ACTIVITY | The entries below are to be reproduced exactly, with their pictures omitted.
________________
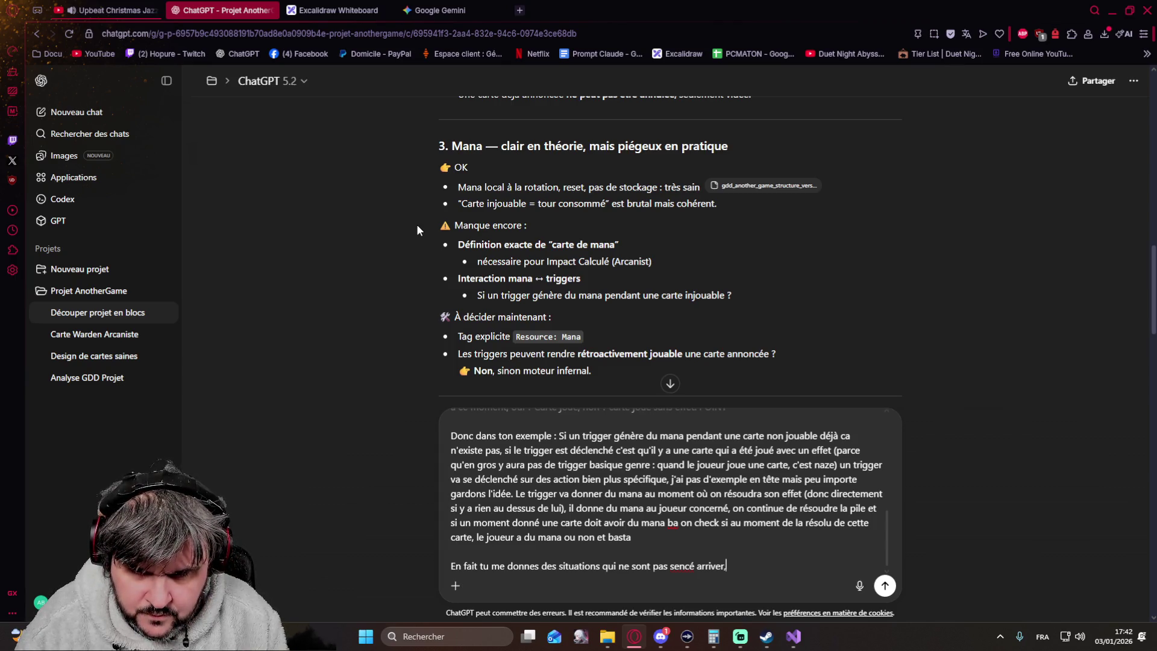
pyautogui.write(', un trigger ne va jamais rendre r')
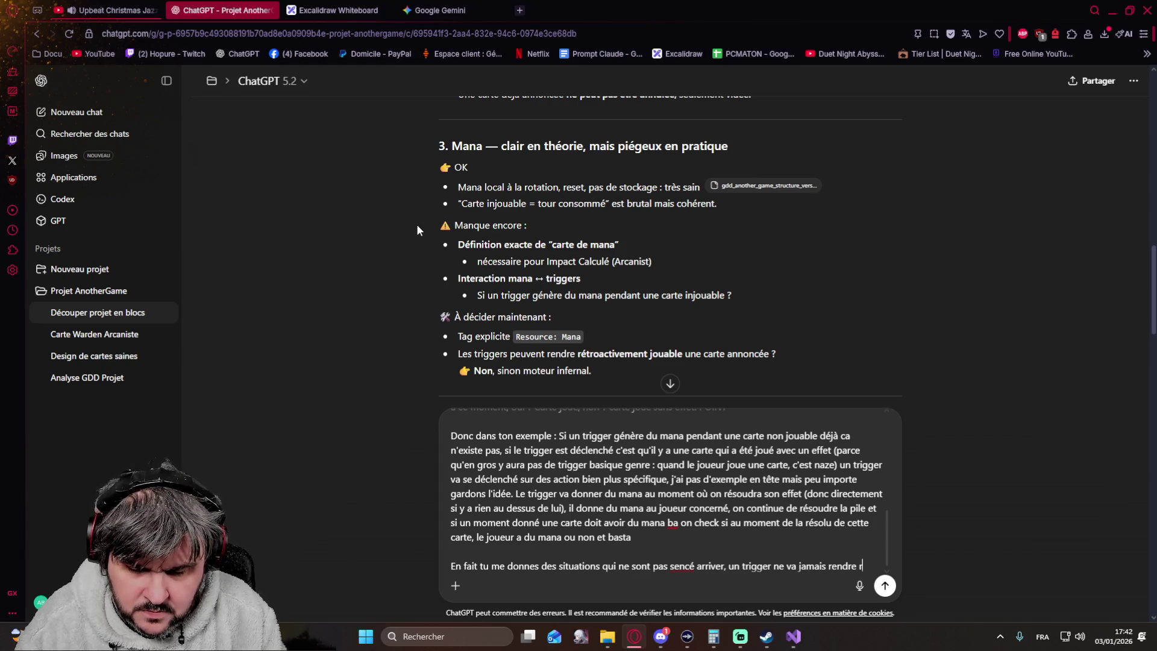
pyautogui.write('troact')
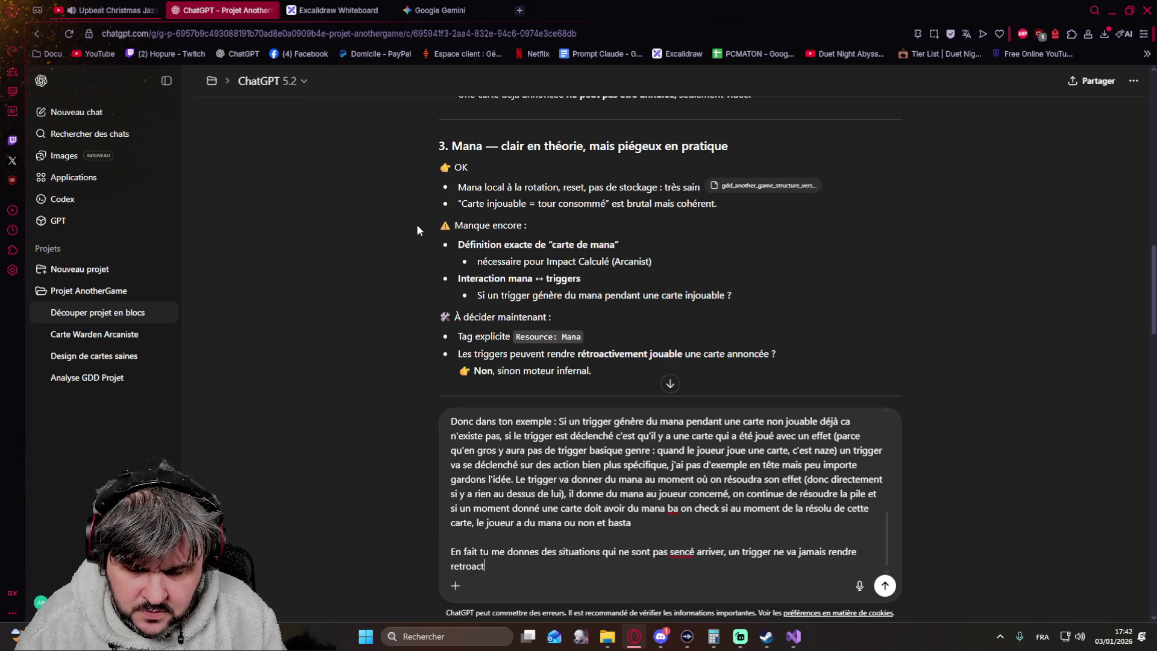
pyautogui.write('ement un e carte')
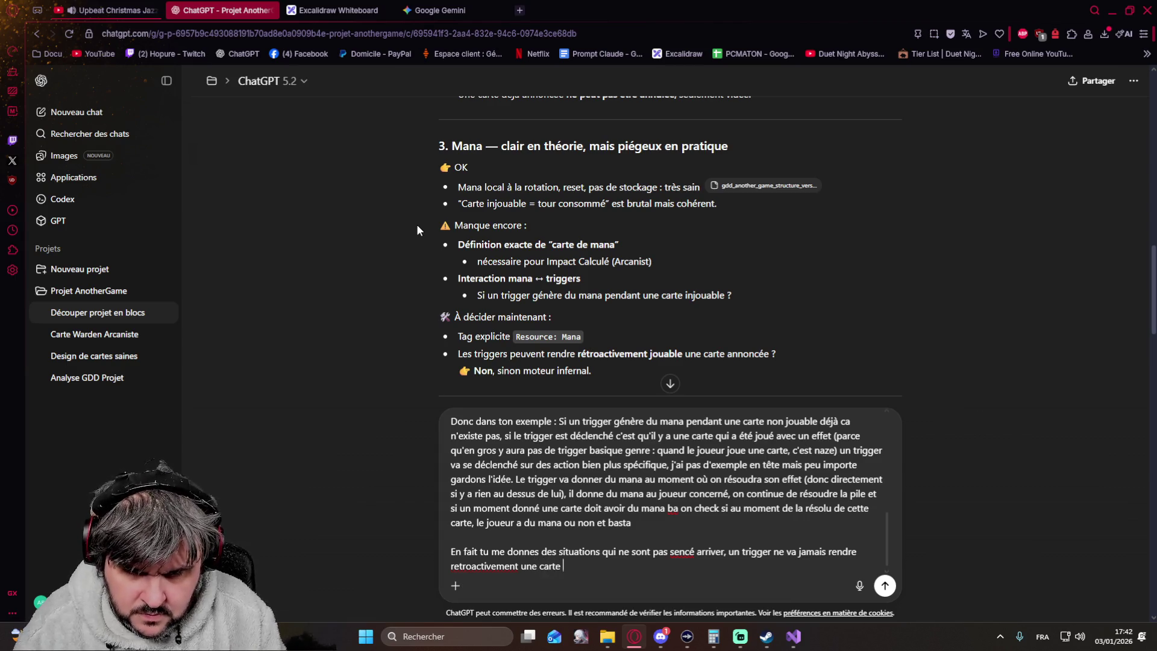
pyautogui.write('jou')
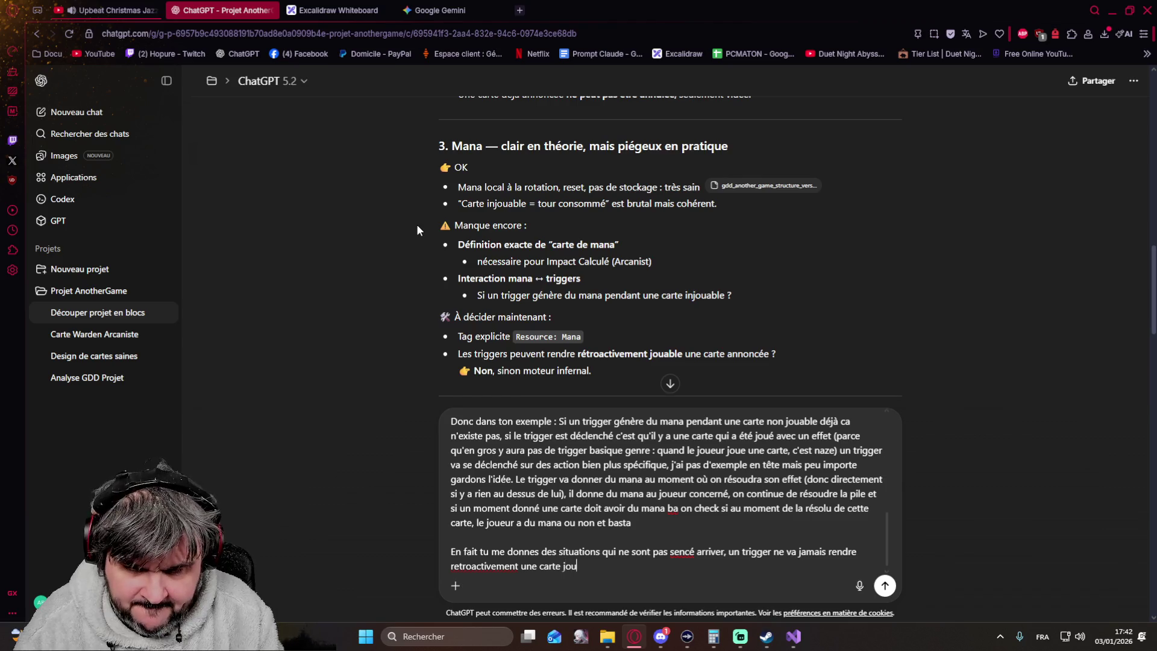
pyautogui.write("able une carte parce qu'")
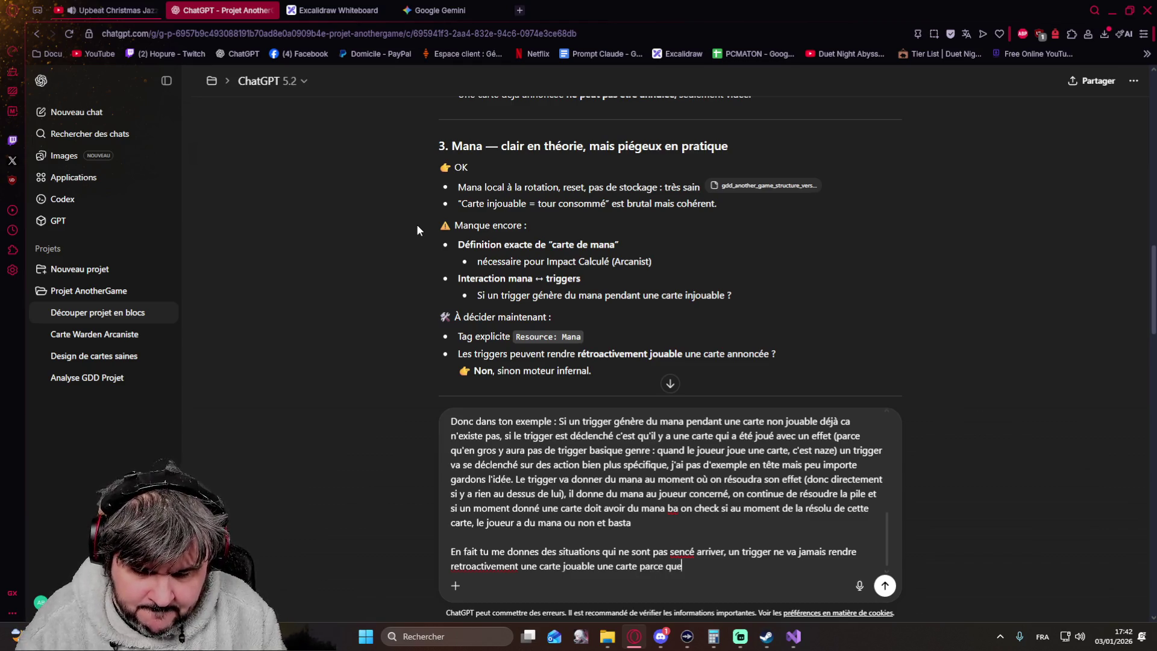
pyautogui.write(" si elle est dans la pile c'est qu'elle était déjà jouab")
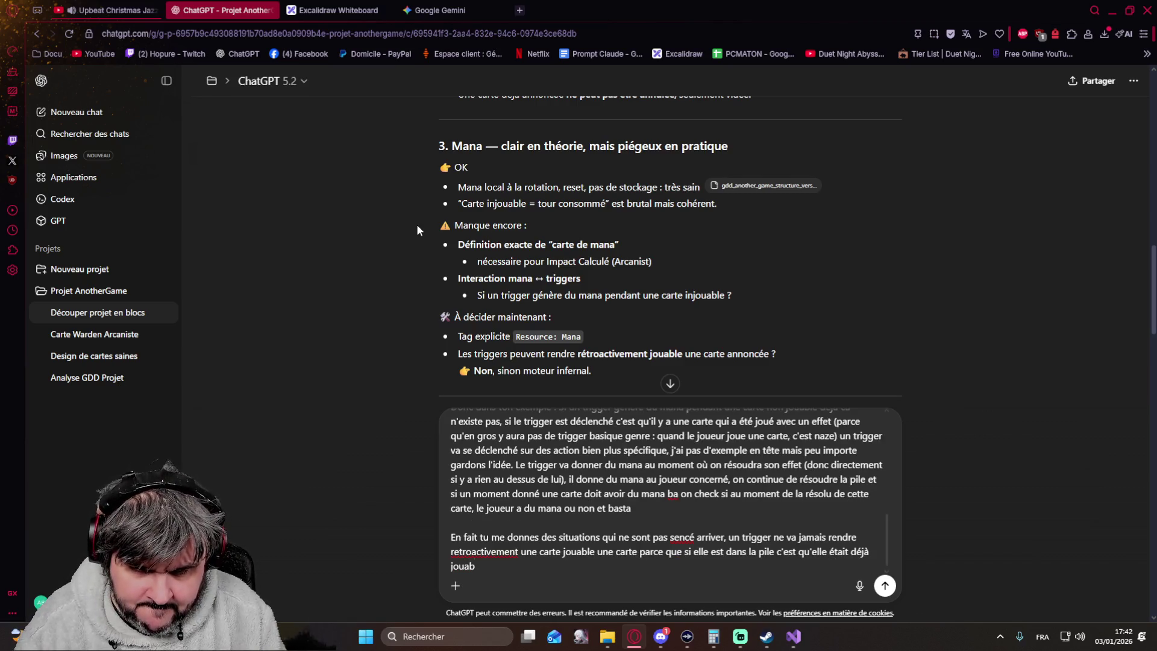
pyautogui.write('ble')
________________
EXERCISE RESPONSE |
pyautogui.write(', un trigger ne va jamais rendre r')
pyautogui.write('troact')
pyautogui.write('ement un e carte')
pyautogui.write('jou')
pyautogui.write("able une carte parce qu'")
pyautogui.write(" si elle est dans la pile c'est qu'elle était déjà jouab")
pyautogui.write('ble')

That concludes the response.